[Tekst źródłowy]
Doradzamy i informujemy: Project Manager – zawód pożądany

Udostępnij Ikona facebook Ikona LinkedIn Ikona twitter

europejska.grupa.doradcza.01.100xWraz z nadejściem sztormu napływających funduszy UE perspektywy 2004-2006 oraz najnowszej fali perspektywy finansowej 2007-2013 Polska jako kraj członkowski, aby efektywnie absorbować ww. fundusze, musiał stworzyć armię profesjonalnych menedżerów. Można by zadać pytanie, dlaczego menedżerów, a nie tylko sprawnych administracyjnych urzędników szczebla rządowego i samorządowego. Odpowiedź kryje się w analizie ryzyka powodzenia wielomiliardowych programów operacyjnych z wykorzystaniem środków dotacyjnych UE.

Tomasz Leszczyński

PM technokrata…

Przepisy prawne, liczne wytyczne, a także samo prawo UE, w tym dyrektywy lub rozporządzenia Wspólnot Europejskich powodują niejednokrotnie paraliż decyzyjny za biurkiem osoby wdrażającej projekty UE. Związane jest to z podejmowaniem szybkich i strategicznych decyzji związanych z kontraktem lub projektem. Od zmian projektowych, robót dodatkowych, robót zamiennych po interpretację przepisów prawa krajowego w myśl ich transpozycji z prawem UE – za te decyzje każdorazowo odpowiada Project Manager. Jak się do tego przygotować? Oczywiście przy większości skomplikowanych projektów infrastrukturalnych z napiętym grafikiem oddania obiektu do użytkowania (stadiony na EURO 2010, lotniska cywilne, oczyszczalnie ścieków, szkieletowe sieci szerokopasmowe, klasyczne linie kolejowe, sieci autostrad) beneficjent nie ma czasu na naukę lub tworzenie od podstaw zespołu Project Managera. Rozwiązanie w takim przypadku jest jedno: należy znaleźć taką osobę na rynku zewnętrznym i ją zachęcić do udziału w naszym projekcie lub przedsięwzięciu inwestycyjnym. Pamiętajmy, że czas to pieniądz niezależnie od jego źródła pochodzenia: czy z UE w ramach dotacji, czy z sektora prywatnego w ramach np. projektów partnerstwa publiczno-prywatnego.

[Zapisane dane]
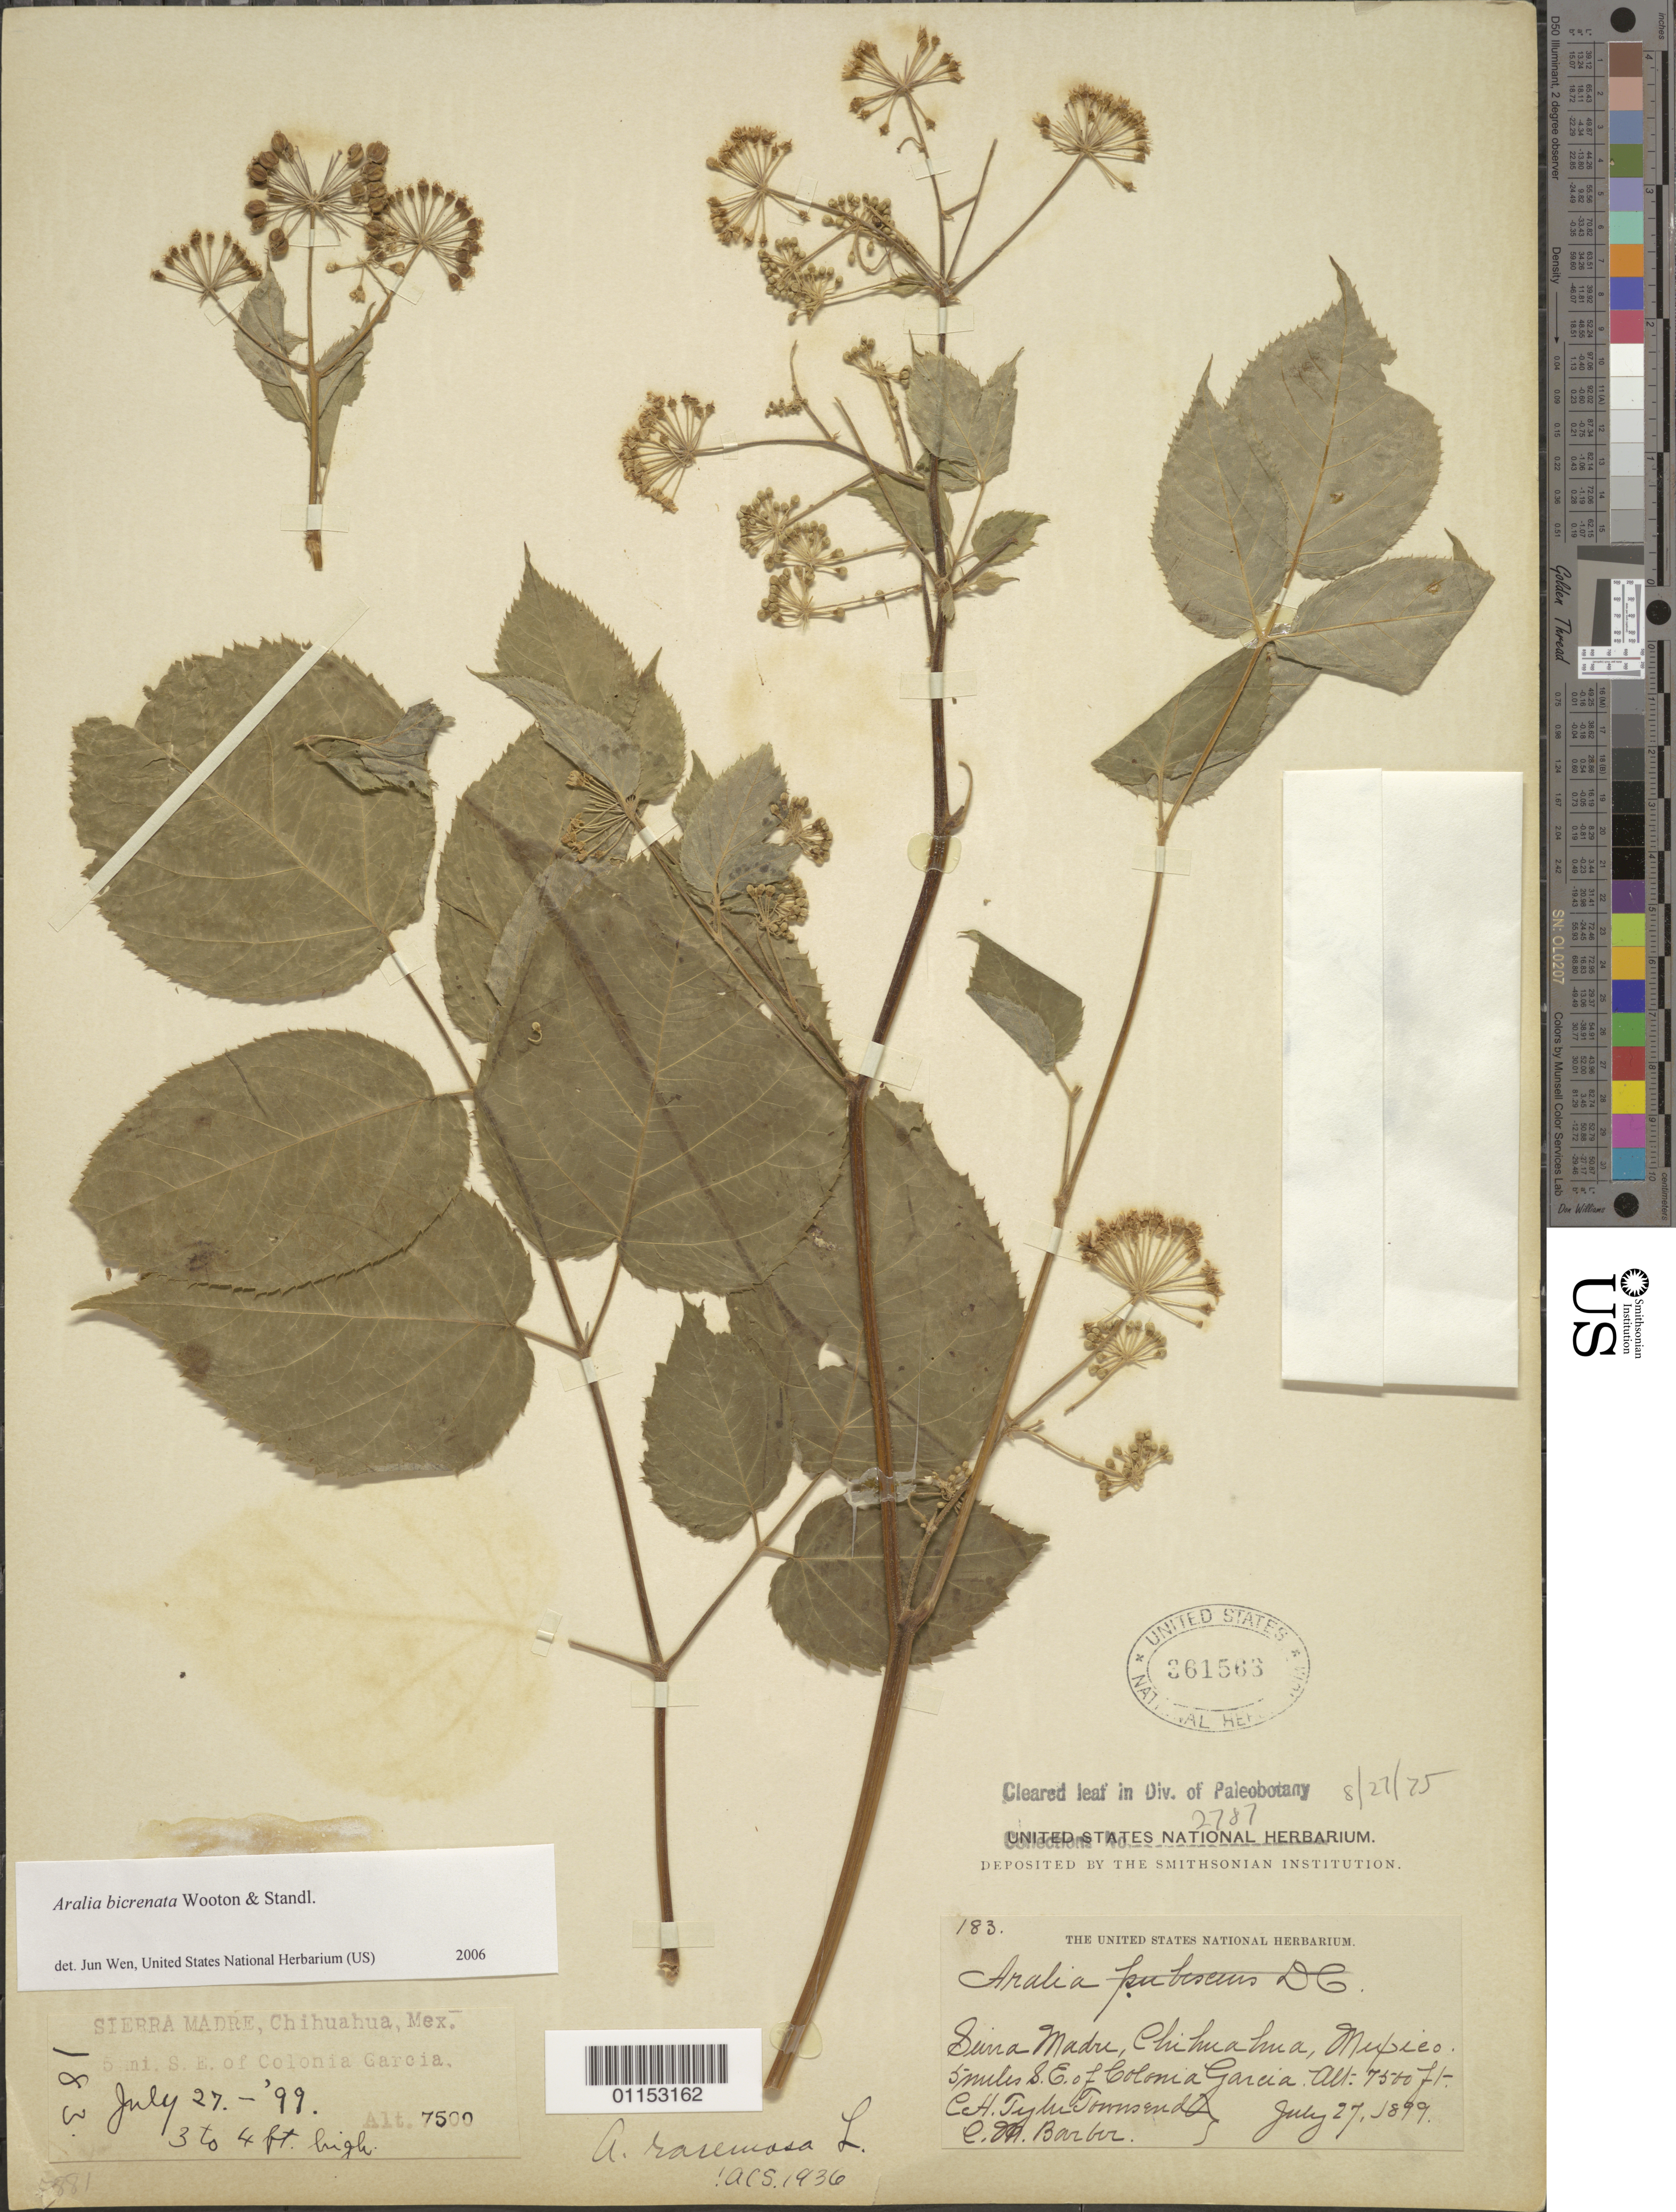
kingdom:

[Zadania]
1. Wypisz z tekstu o zawodzie Project Managera wszystkie rodzaje decyzji, za które według niego każdorazowo odpowiada Project Manager.
2. Podejmij tekst o zawodzie Project Managera i pisz go dalej od miejsca, w którym się urywa.
Dane nie mają tu żadnego znaczenia.

[Rozwiązania zadań]
1.
- zmiany projektowe
- roboty dodatkowe
- roboty zamienne
- interpretacja przepisów prawa krajowego w myśl ich transpozycji z prawem UE

2.
PM analityk…

Szybka zdolność analizowania potencjalnie mogących wystąpić sytuacji krytycznych lub negatywnych w ramach naszego kontraktu lub projektu, za który nasza gmina lub Skarb Państwa ręczy wielomilionowymi zabezpieczeniami, to zdolność nie do przecenienia. Analiza probabilistyczna wraz ze ścieżką krytyczną dostępnych środków oraz zasobów, a także instrumentów prawnych i technicznych jest niezbędna, by oszacować na etapie wstępnym przygotowania naszego projektu lub kontraktu szanse jego skutecznego zrealizowania – patrz wdrożenia w fazę operacyjną. PM to analityk z krwi i kości umiejący antycypować obiektywne czynniki ryzyka w fazie przygotowawczej projektu tak, aby nad nimi mieć pełną kontrolę.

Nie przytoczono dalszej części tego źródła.